─── Provided entries

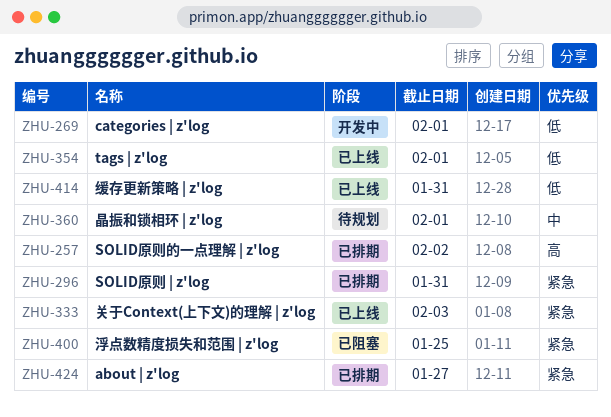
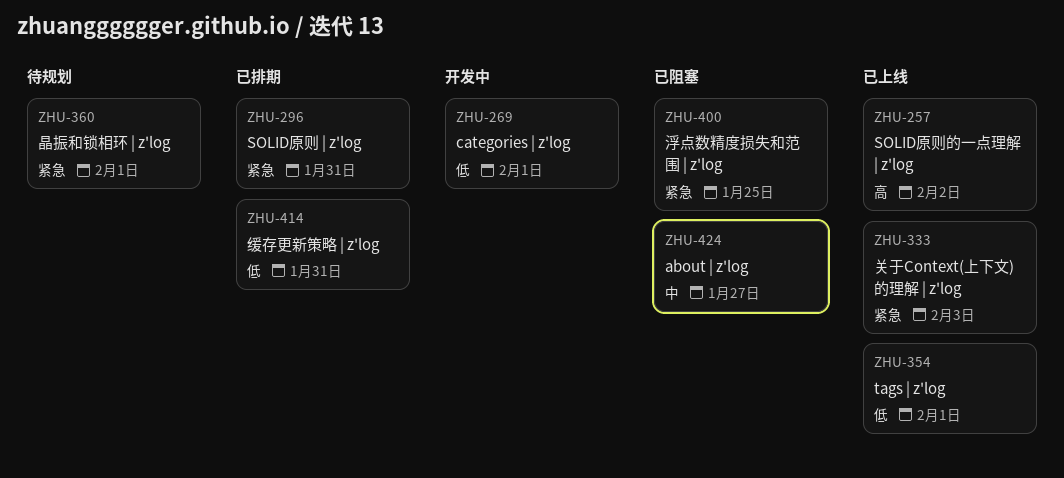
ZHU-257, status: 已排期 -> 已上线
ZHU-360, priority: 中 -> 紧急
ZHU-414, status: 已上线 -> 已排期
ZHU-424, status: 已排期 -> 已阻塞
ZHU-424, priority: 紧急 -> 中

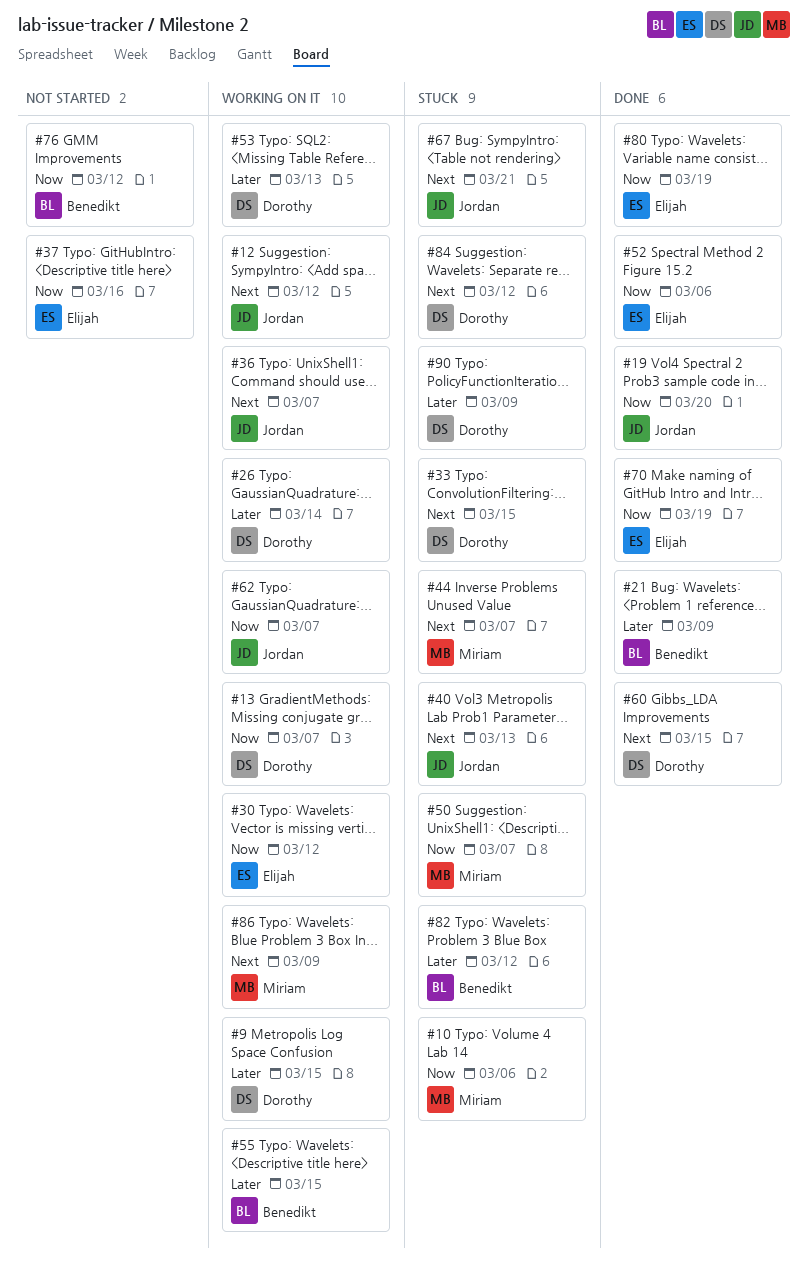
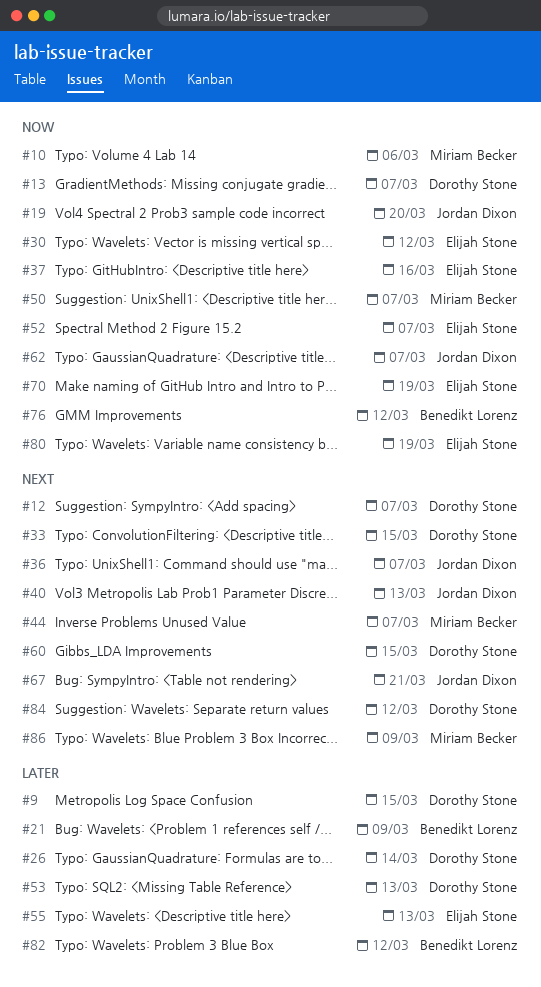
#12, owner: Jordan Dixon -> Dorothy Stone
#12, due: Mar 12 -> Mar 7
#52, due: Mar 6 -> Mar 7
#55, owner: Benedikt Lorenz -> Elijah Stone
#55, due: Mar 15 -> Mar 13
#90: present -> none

──────

> _Aim of the exercise_
Please go through the material and return each line where the word "Stone" appears.

> _Result of this exercise_
#12, owner: Jordan Dixon -> Dorothy Stone
#55, owner: Benedikt Lorenz -> Elijah Stone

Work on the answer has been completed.